A new study revealed a proof-of-concept model that uses artificial intelligence (AI) to combine multiple types of data from different sources to predict patient outcomes for 14 different types of cancer. Results, which were discovered by researchers from Mahmood Lab at Brigham and Women’s Hospital, are published in Cancer Cell.

Experts depend on several sources of data, like genomic sequencing, pathology, and patient history, to diagnose and prognosticate different types of cancer. While existing technology enables them to use this information to predict outcomes, manually integrating data from different sources is challenging and experts often find themselves making subjective assessments.

“Experts analyze many pieces of evidence to predict how well a patient may do,” says Faisal Mahmood, PhD, an assistant professor in the Division of Computational Pathology at the Brigham and associate member of the Cancer Program at the Broad Institute of Harvard and MIT. “These early examinations become the basis of making decisions about enrolling in a clinical trial or specific treatment regimens. But that means that this multimodal prediction happens at the level of the expert. We’re trying to address the problem computationally.”

New Discoveries Through AI

Through these new AI models, Mahmood and colleagues uncovered a means to integrate several forms of diagnostic information computationally to yield more accurate outcome predictions for cancer. The AI models demonstrate the ability to make prognostic determinations while also uncovering the predictive bases of features used to predict patient risk—a property that could be used to uncover new biomarkers.

Researchers built the models using The Cancer Genome Atlas (TCGA), a publicly available resource containing data on many different types of cancer.

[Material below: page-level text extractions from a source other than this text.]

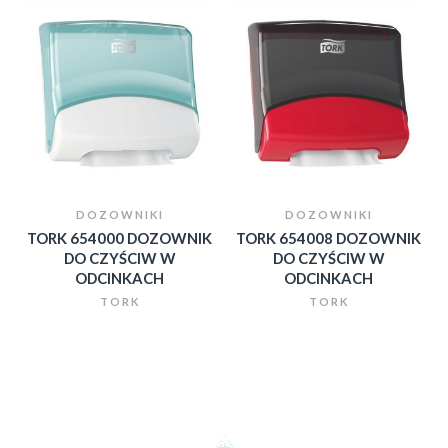
DOZOWNIKI
DOZOWNIKI
TORK 654000 DOZOWNIK
TORK 654008 DOZOWNIK
DO CZYŚCIW W
DO CZYŚCIW W
ODCINKACH
ODCINKACH
TORK
TORK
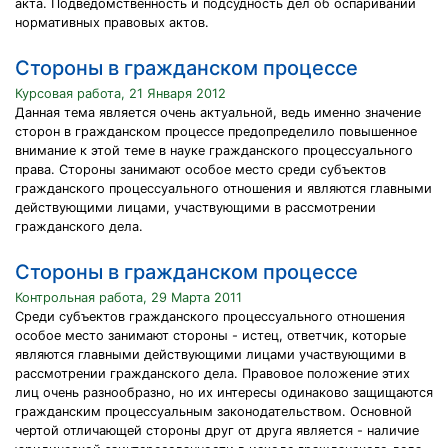
акта. Подведомственность и подсудность дел об оспаривании
нормативных правовых актов.
Стороны в гражданском процессе
Курсовая работа, 21 Января 2012
Данная тема является очень актуальной, ведь именно значение
сторон в гражданском процессе предопределило повышенное
внимание к этой теме в науке гражданского процессуального
права. Стороны занимают особое место среди субъектов
гражданского процессуального отношения и являются главными
действующими лицами, участвующими в рассмотрении
гражданского дела.
Стороны в гражданском процессе
Контрольная работа, 29 Марта 2011
Среди субъектов гражданского процессуального отношения
особое место занимают стороны - истец, ответчик, которые
являются главными действующими лицами участвующими в
рассмотрении гражданского дела. Правовое положение этих
лиц очень разнообразно, но их интересы одинаково защищаются
гражданским процессуальным законодательством. Основной
чертой отличающей стороны друг от друга является - наличие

They then developed a multimodal deep learning-based algorithm which is capable of learning prognostic information from multiple data sources. By first creating separate models for histology and genomic data, they could fuse the technology into one integrated entity that provides key prognostic information. Finally, they evaluated the model’s efficacy by feeding it data sets from 14 cancer types as well as patient histology and genomic data.

Results demonstrated that the models yielded more accurate patient outcome predictions than those incorporating only single sources of information.

This study highlights that using AI to integrate different types of clinically informed data to predict disease outcomes is feasible. Mahmood explained that these models could allow researchers to discover biomarkers that incorporate different clinical factors and better understand what type of information they need to diagnose different types of cancer. The researchers also quantitively studied the importance of each diagnostic modality for individual cancer types and the benefit of integrating multiple modalities.

The AI models are also capable of elucidating pathologic and genomic features that drive prognostic predictions. The team found that the models used patient immune responses as a prognostic marker without being trained to do so, a notable finding given that previous research shows that patients whose tumors elicit stronger immune responses tend to experience better outcomes.

Enhancing Cancer Diagnostics

While this proof-of-concept model reveals a newfound role for AI technology in cancer care, this research is only a first step in implementing these models clinically. Applying these models in the clinic requires incorporating larger data sets and validating on large independent test cohorts.

Going forward, Mahmood aims to integrate even more types of patient information, such as radiology scans, family histories, and electronic medical records, and eventually bring the model to clinical trials.

“This work sets the stage for larger health care AI studies that combine data from multiple sources,” says Mahmood. “In a broader sense, our findings emphasize a need for building computational pathology prognostic models with much larger datasets and downstream clinical trials to establish utility.”